现成的冤大头来雪中送炭,不好好抓住,简直天理不容。
章鸣珂策马前来,又正为自己能想到这般绝妙的点子而兴奋,俊脸泛红,眸光漆亮。
落在赵不缺和孙有德眼中,便另有一番解读。
他二人对视一眼,暗自神交,这小子终于开窍了!
想到以后逛花楼有人付银钱的好日子,赵不缺登时满面红光。
“行啊兄弟。”赵不缺将手臂搭在章鸣珂肩上,拍拍他肩膀,不正经地冲他挤眉弄眼,“那日正喝着酒,你被梅娘子叫回去,我们还当你怕她呢。没想到,短短两日,刚尝到荤腥,你就开了窍!尝到甜头,想偷偷在外头金屋藏娇了?这才对嘛,家花哪有野花香?包在兄弟身上,不出两日,我保证替你找两个盘靓条顺的淸倌儿,保证比你家书呆子温柔解语!”

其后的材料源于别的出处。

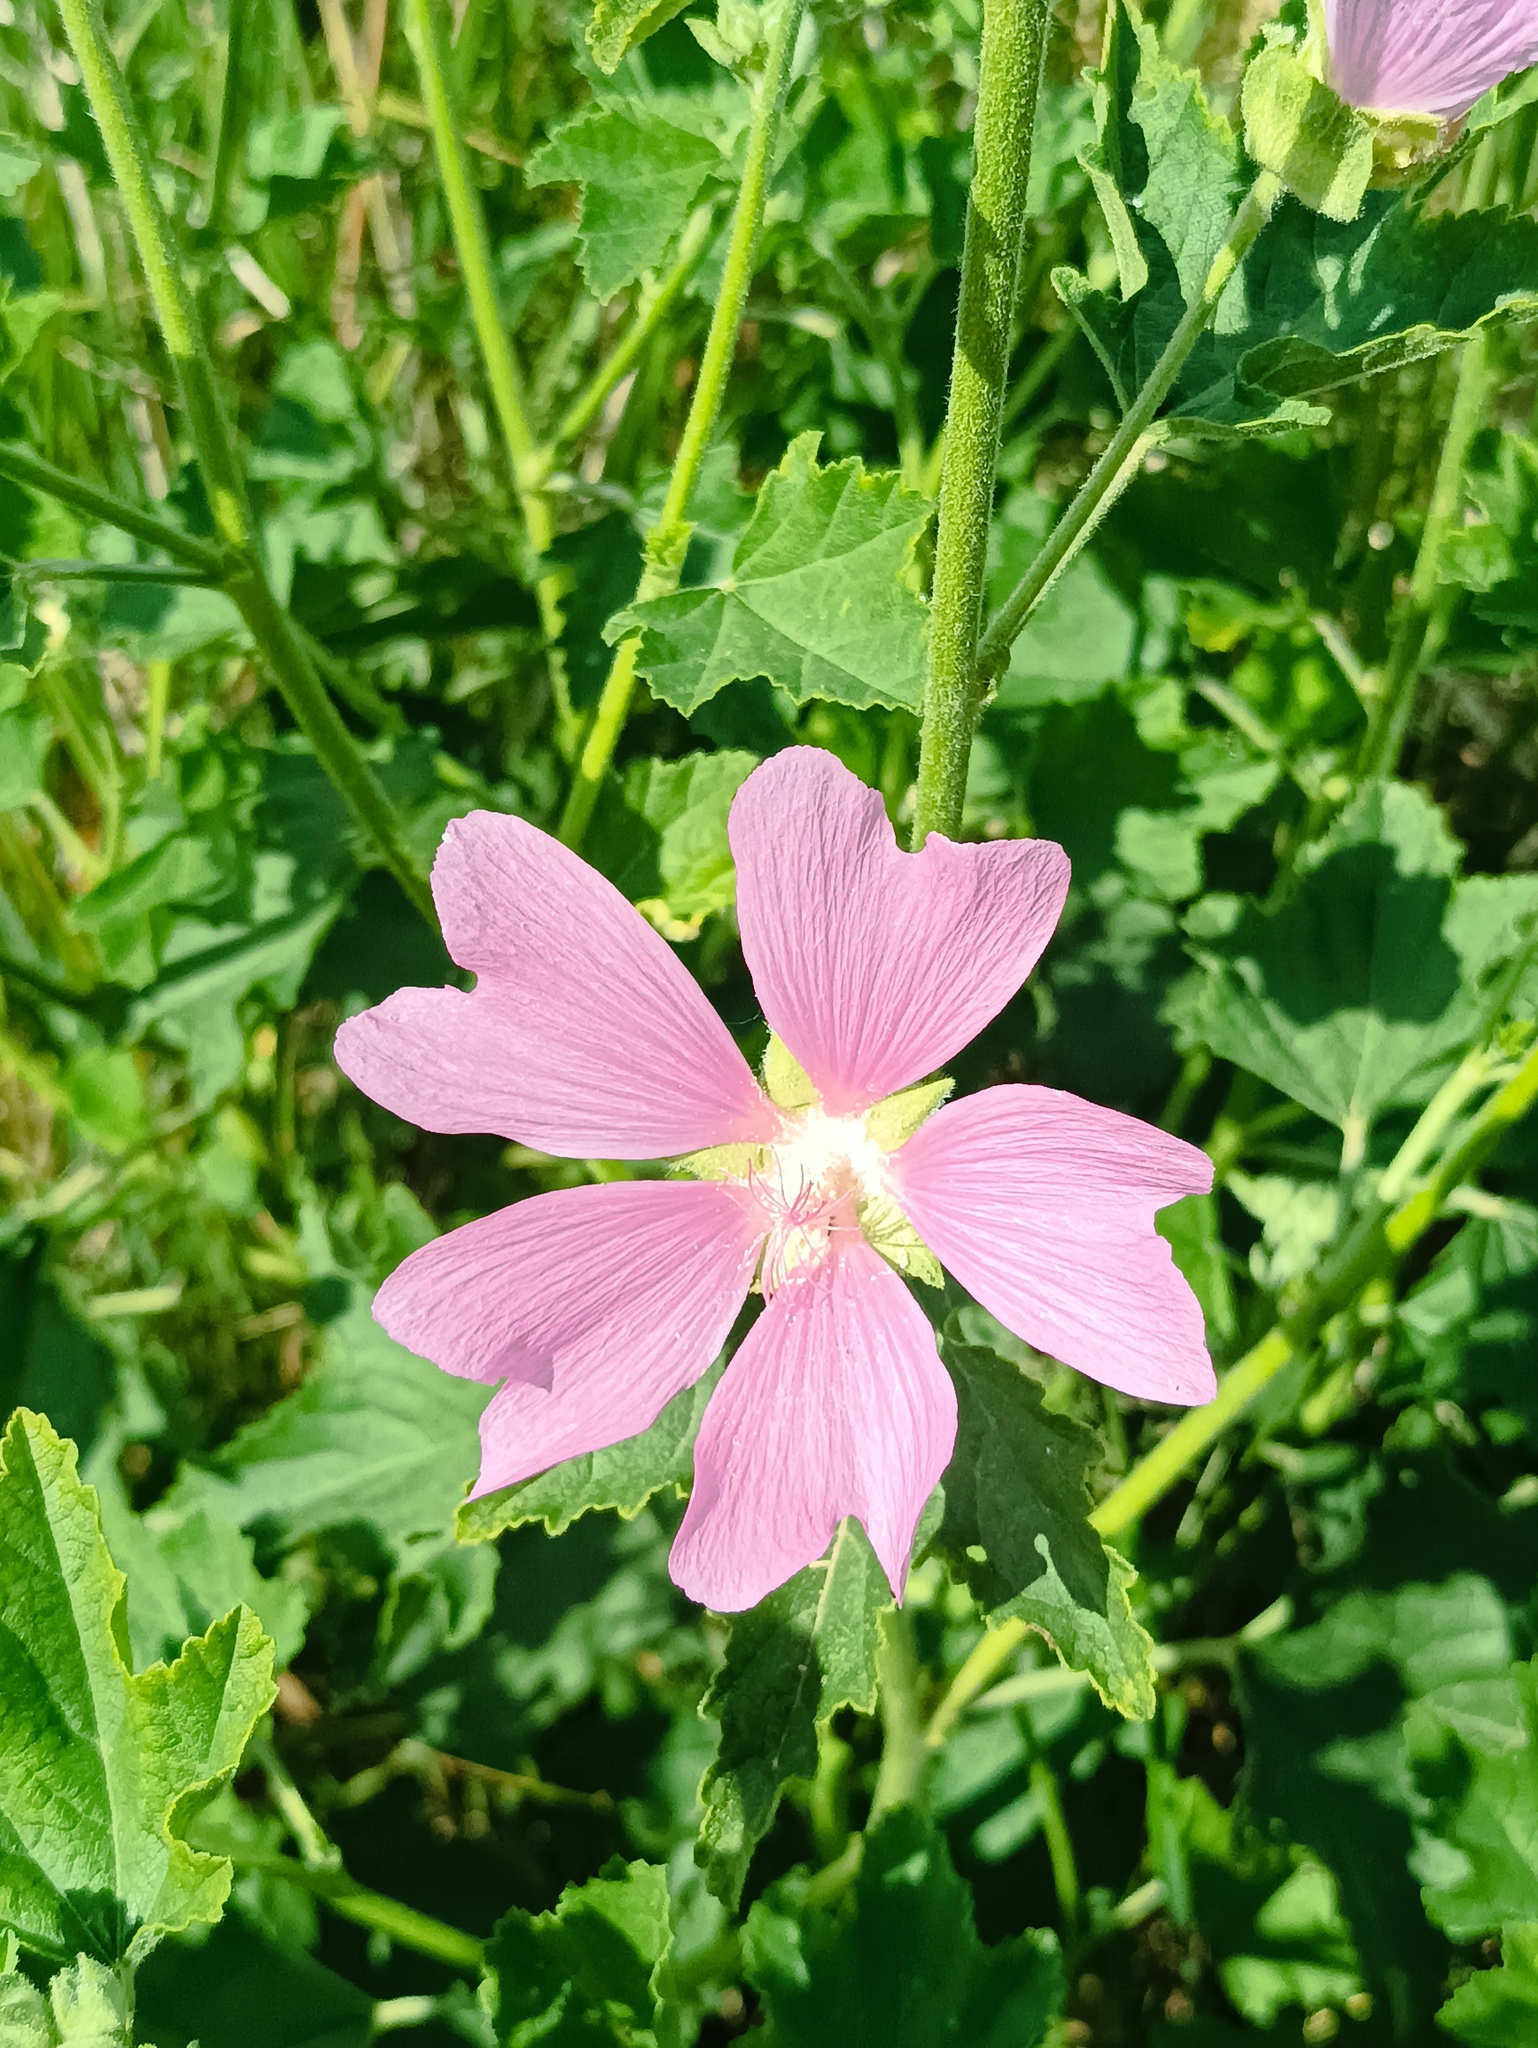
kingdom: Plantae
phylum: Tracheophyta
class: Magnoliopsida
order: Malvales
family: Malvaceae
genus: Malva
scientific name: Malva thuringiaca
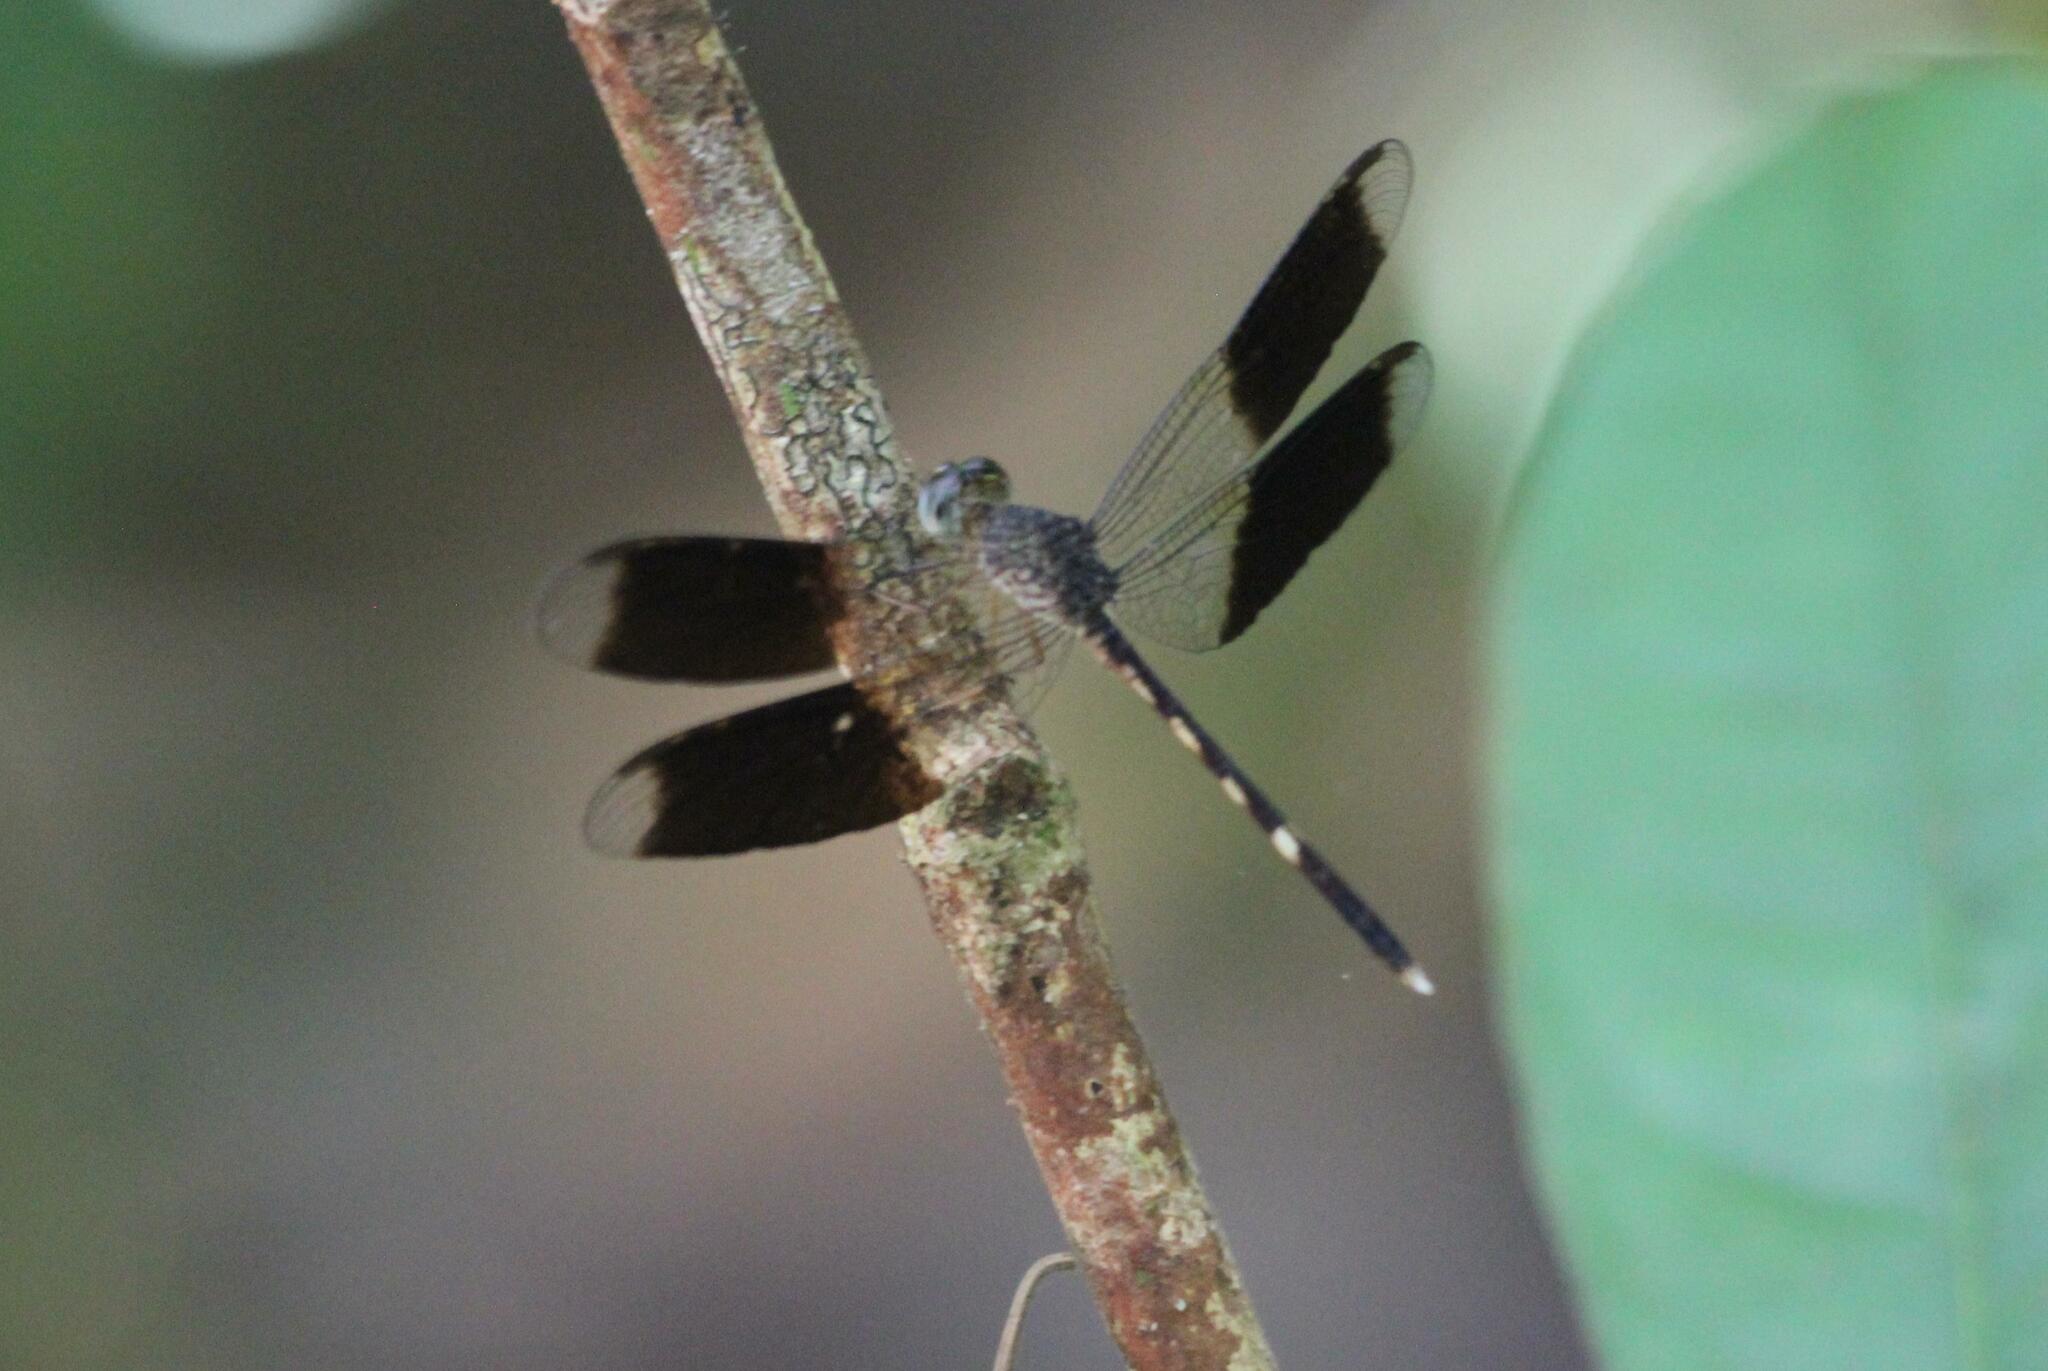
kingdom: Animalia
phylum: Arthropoda
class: Insecta
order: Odonata
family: Libellulidae
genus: Erythrodiplax
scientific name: Erythrodiplax umbrata
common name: Band-winged dragonlet
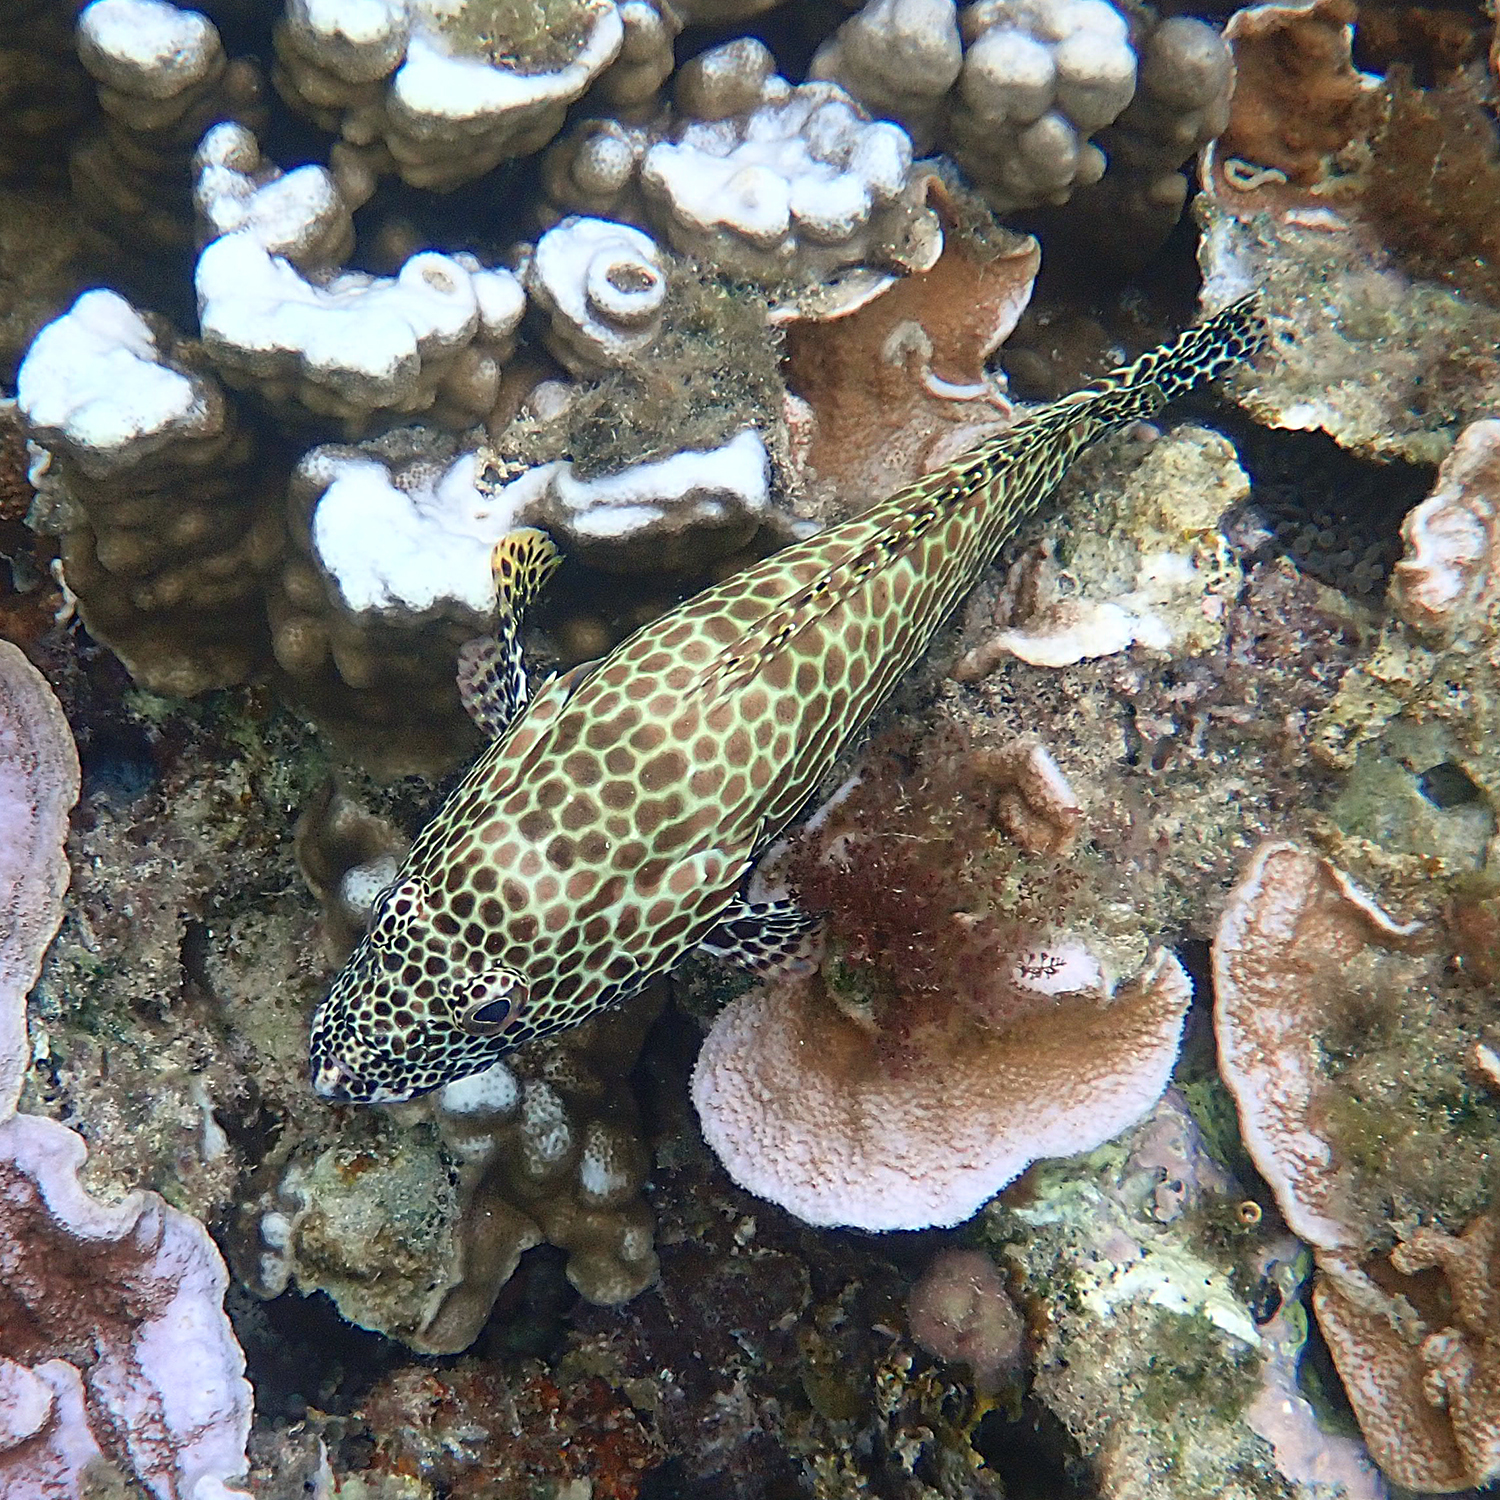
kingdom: Animalia
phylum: Chordata
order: Perciformes
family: Serranidae
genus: Epinephelus
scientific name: Epinephelus merra
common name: Honeycomb grouper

他们终日里斗鸡走马,游手好闲,整个闻音县稍有令名的女郎,没有他们不认得的。
心高气傲的梅夫子,把知书达理的独女嫁给一个纨绔,也算是轰动小小闻音县的事儿,且他们二人还去章家喝过几杯喜酒,自然知道梅泠香是什么模样。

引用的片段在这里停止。